**Extract**
The ‘Rath Yatra’ or chariot procession is the only frenzied activity that transpires here when the gods who reside in the Jagannath Temple are ceremoniously transported to a garden retreat and the town is flooded by vast multitudes of people who travel to Puri seeking salvation.

Puri better known as Jagannath Puri is home to the Lord of the World, Lord Jagannath. So a trip without visiting the famed Jagannath Temple would be considered a waste.

Historically Speaking

The earliest history of Puri has it that it was once a thickly wooded hillock inhabited by the Sabaras, a Pre-Aryan and Pre-Dravidian tribes of the Austro-Asiatic linguistic family. The sacred Buddhist site called Dantapura (town of the tooth) may also have been here, as legend has it that Buddha’s tooth was kept here before being spirited off to Sri Lanka.

**Given exercise a**
Rewrite the Puri passage from "The ‘Rath Yatra’" to "Puri seeking salvation.", replacing "multitudes" with "crowds".

**Given records**
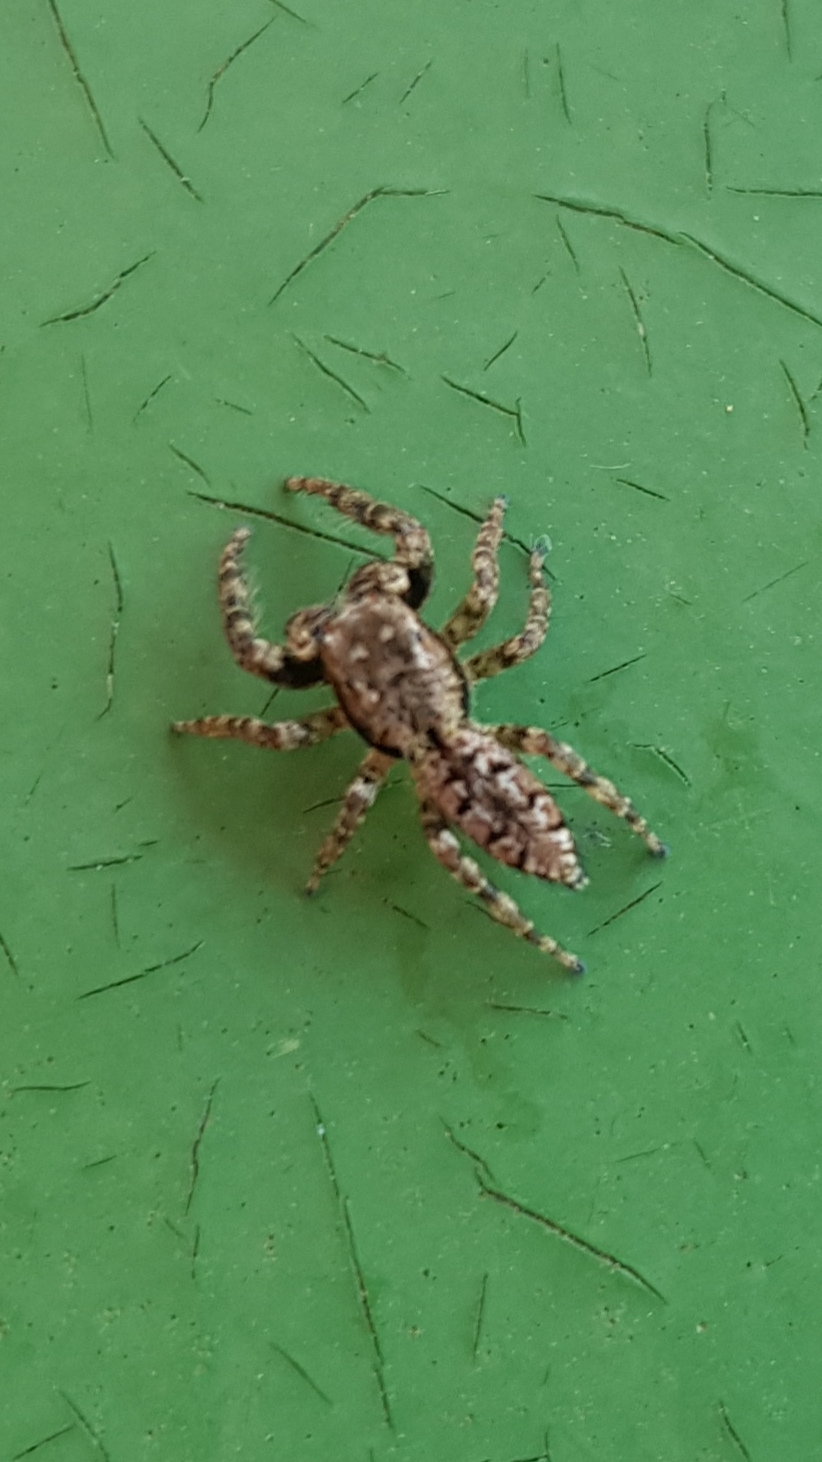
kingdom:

* * *

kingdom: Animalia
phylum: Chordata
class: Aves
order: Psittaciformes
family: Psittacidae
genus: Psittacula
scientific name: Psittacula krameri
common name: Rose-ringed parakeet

**Given exercise b**
From the rows, pull out word for word the lines from the line with "order: Psittaciformes" to the line with "common name: Rose-ringed parakeet".

**Answer a**
The ‘Rath Yatra’ or chariot procession is the only frenzied activity that transpires here when the gods who reside in the Jagannath Temple are ceremoniously transported to a garden retreat and the town is flooded by vast crowds of people who travel to Puri seeking salvation.

**Answer b**
order: Psittaciformes
family: Psittacidae
genus: Psittacula
scientific name: Psittacula krameri
common name: Rose-ringed parakeet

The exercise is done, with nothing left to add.